The objective of this project is to create a platform for evaluating and enhancing hand movements through gaming technologies. The system includes a remote controller equipped with multiple pressure sensors. Patients, utilizing their impaired hand, operate this controller to engage in interactive tasks within a serious video game. The project entails researching existing platforms with similar functionalities available in the market, designing and developing the required hardware and firmware for the remote controller, and creating a corresponding video game.
The engineering team is expected to familiarize themselves with pressure sensors, electronics, and game development as part of the project's scope.
At the end of the project the engineering team is expected to: Propose multiple designs for the remote controller, each incorporating a minimum of three pressure sensors. Develop the required acquisition and wireless communication electronics, taking into consideration that users may only apply low pressures due to hand impairment. Evaluate and test the prototype of the remote controller. Design a compact printed circuit board (PCB) based on the functional prototype. Develop or modify a video game that utilizes data from the sensors as input. The game should allow for parameterization, such as control sensitivity, baseline, etc. Record relevant game data (pressure, time, etc.) either locally or remotely.

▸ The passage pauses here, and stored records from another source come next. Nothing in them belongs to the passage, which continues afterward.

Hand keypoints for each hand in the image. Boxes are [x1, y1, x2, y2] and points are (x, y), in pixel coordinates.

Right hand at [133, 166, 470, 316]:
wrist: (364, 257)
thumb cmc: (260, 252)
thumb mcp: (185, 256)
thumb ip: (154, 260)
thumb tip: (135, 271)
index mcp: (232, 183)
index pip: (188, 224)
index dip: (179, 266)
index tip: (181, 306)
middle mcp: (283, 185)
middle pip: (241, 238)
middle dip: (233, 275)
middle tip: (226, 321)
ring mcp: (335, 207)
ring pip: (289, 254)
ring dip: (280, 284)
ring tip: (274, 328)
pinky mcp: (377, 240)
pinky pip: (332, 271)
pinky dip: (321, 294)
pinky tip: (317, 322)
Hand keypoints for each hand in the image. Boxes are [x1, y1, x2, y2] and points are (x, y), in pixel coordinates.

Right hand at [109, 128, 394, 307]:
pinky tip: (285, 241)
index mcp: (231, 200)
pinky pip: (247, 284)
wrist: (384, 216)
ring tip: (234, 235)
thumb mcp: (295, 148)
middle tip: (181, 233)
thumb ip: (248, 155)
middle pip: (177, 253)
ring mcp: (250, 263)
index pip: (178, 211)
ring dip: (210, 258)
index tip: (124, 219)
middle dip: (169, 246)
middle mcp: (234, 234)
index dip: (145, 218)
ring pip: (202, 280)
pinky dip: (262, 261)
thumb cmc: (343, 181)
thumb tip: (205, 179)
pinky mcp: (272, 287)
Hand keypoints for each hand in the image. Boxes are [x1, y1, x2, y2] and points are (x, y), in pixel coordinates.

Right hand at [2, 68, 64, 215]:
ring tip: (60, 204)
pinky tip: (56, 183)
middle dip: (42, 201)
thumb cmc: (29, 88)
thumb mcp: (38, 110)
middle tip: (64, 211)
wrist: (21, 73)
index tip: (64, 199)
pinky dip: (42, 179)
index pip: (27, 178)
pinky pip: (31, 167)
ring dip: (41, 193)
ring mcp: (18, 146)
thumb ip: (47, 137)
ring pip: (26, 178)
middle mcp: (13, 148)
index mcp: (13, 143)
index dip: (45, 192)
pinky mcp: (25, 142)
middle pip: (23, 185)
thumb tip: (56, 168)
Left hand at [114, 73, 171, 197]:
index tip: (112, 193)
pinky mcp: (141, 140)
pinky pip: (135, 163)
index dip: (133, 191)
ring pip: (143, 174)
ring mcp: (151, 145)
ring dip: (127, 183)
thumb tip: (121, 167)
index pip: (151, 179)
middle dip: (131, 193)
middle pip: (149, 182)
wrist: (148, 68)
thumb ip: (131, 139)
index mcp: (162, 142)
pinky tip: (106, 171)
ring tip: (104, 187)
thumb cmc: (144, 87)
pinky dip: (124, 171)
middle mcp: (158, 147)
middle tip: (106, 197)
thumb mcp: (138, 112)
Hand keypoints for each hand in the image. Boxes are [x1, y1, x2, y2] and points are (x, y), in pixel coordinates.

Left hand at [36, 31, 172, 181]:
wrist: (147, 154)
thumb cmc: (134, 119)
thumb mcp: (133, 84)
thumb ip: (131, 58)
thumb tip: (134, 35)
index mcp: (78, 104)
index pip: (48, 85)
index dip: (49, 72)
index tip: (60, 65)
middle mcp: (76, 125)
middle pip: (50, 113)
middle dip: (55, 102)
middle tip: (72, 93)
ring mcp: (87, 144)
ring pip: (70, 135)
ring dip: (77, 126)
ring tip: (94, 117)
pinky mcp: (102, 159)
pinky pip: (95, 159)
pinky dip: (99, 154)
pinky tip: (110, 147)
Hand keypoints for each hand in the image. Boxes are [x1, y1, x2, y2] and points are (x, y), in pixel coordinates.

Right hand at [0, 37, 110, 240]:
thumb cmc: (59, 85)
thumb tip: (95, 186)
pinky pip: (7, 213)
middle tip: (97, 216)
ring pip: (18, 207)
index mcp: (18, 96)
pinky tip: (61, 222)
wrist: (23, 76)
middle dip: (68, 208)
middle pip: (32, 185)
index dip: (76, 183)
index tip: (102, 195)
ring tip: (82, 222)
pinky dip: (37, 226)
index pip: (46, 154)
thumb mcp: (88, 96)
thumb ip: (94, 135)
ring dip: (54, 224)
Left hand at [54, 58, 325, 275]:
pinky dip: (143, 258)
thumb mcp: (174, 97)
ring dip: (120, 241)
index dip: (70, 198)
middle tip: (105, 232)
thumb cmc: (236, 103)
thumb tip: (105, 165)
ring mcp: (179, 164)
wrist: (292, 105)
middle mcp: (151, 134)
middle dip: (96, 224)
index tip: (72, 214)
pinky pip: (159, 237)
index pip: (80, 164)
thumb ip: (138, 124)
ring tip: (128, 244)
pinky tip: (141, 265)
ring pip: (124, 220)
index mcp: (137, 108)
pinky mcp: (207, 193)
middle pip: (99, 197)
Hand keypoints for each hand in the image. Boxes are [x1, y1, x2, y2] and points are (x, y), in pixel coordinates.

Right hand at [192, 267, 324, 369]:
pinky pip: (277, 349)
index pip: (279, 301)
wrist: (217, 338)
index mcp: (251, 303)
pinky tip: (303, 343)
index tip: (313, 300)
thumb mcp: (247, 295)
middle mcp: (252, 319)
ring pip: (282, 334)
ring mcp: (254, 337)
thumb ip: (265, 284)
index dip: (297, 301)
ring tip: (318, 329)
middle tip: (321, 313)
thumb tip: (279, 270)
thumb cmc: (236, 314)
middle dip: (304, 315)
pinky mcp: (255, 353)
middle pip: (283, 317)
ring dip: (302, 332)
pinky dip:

Create an engaging video game inspired by findings on published research articles. Create a database to store the patient relevant data. A feature proposed by the development team.
D1.Action- Draft proposal (should include the strategy for achieving the objectives and a plan of action with a timeline). D2.MTR- Midterm technical report about the design and the implementation. D3.DEMO- Working prototype (hardware and software). D4.FTR- Final technical report of the project.
D5.WEB- Webpage with the proposal and the Team. D6.OP- Presentation for oral communication (15 minutes) of the fully developed prototype system. D7.VIDEO- One-minute video showing the fully developed prototype system in operation and demonstrating the achievement of different requirements. D8.TM- Technical manual.